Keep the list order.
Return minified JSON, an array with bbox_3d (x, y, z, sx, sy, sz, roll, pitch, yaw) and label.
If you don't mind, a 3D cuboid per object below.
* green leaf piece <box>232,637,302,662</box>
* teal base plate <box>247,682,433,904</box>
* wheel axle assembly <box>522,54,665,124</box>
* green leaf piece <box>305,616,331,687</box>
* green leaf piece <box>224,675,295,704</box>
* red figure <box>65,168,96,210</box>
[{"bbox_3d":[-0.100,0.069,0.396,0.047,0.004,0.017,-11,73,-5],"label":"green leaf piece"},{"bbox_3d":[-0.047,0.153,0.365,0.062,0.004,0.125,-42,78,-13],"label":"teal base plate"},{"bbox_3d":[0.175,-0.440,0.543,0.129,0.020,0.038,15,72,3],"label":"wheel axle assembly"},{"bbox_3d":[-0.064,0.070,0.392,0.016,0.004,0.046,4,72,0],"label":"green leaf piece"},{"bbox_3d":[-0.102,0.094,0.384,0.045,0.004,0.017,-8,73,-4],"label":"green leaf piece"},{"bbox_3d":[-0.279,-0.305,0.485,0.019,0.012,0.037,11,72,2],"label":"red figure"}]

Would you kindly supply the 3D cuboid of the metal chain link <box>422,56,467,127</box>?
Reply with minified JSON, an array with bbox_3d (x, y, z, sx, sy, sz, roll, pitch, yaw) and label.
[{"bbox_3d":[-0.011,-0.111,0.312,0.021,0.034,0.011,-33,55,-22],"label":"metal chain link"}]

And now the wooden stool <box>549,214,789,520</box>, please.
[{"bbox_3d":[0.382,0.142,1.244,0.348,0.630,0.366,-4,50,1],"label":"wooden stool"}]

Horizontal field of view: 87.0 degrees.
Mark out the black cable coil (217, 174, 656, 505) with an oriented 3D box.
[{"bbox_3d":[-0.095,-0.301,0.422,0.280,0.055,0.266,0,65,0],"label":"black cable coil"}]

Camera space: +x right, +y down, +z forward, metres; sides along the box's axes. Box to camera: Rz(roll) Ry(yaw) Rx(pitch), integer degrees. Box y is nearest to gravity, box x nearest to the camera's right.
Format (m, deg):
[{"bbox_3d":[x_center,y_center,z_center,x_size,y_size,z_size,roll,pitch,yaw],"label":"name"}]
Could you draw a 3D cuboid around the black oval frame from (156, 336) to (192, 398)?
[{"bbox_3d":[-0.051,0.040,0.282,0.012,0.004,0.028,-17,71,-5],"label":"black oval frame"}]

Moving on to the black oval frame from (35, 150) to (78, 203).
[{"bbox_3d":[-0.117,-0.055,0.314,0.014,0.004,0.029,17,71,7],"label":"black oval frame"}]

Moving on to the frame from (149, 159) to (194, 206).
* * * * *
**Work order**
Only the lines above starting at the one containing "leaf piece <box>232,637,302,662</box>" and ending at the one containing "leaf piece <box>224,675,295,704</box>", both included, are to be returned, exactly as they read.

**Exercise output**
* green leaf piece <box>232,637,302,662</box>
* teal base plate <box>247,682,433,904</box>
* wheel axle assembly <box>522,54,665,124</box>
* green leaf piece <box>305,616,331,687</box>
* green leaf piece <box>224,675,295,704</box>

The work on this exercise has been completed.